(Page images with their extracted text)
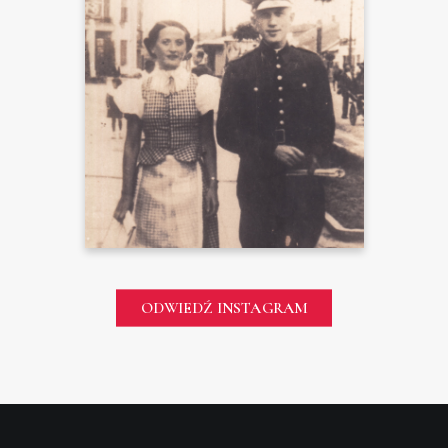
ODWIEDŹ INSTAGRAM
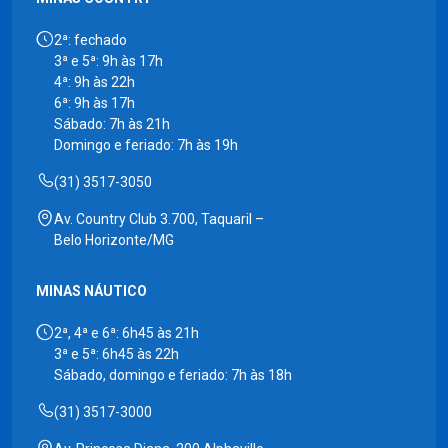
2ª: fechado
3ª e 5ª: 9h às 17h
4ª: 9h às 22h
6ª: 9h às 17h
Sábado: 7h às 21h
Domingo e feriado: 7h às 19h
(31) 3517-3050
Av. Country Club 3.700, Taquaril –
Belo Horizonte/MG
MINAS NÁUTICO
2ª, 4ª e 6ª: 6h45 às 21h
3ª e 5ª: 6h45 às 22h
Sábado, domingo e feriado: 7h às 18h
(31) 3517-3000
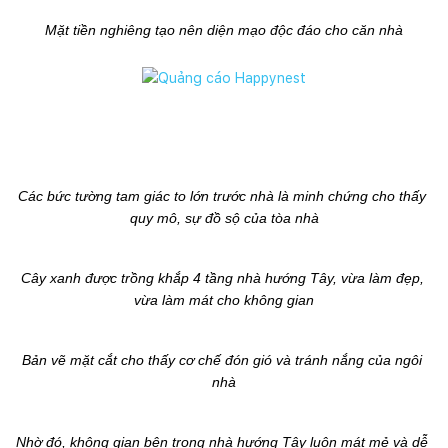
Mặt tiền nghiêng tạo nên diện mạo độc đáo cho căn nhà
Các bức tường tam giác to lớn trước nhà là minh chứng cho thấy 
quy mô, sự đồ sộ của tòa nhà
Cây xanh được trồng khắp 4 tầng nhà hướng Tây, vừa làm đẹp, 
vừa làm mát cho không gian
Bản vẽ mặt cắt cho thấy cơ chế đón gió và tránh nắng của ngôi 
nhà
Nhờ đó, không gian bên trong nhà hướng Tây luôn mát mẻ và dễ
* * *
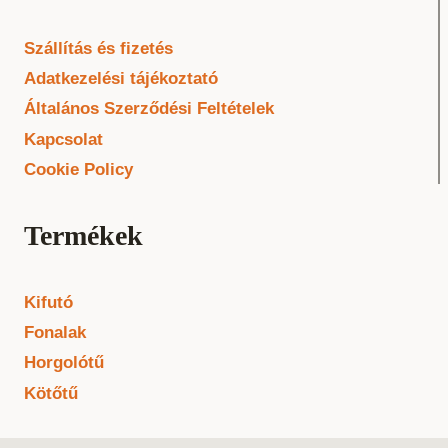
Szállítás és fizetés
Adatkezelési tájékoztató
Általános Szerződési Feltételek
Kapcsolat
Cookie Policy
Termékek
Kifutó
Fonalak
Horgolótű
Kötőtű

__Exercise__.
Copy out, word for word, everything from the line containing "ODWIEDŹ INSTAGRAM" down to the line containing "(31) 3517-3000", including both of those lines. Leave the pictures out of your answer.

__Expected output__.
ODWIEDŹ INSTAGRAM
2ª: fechado
3ª e 5ª: 9h às 17h
4ª: 9h às 22h
6ª: 9h às 17h
Sábado: 7h às 21h
Domingo e feriado: 7h às 19h
(31) 3517-3050
Av. Country Club 3.700, Taquaril –
Belo Horizonte/MG
MINAS NÁUTICO
2ª, 4ª e 6ª: 6h45 às 21h
3ª e 5ª: 6h45 às 22h
Sábado, domingo e feriado: 7h às 18h
(31) 3517-3000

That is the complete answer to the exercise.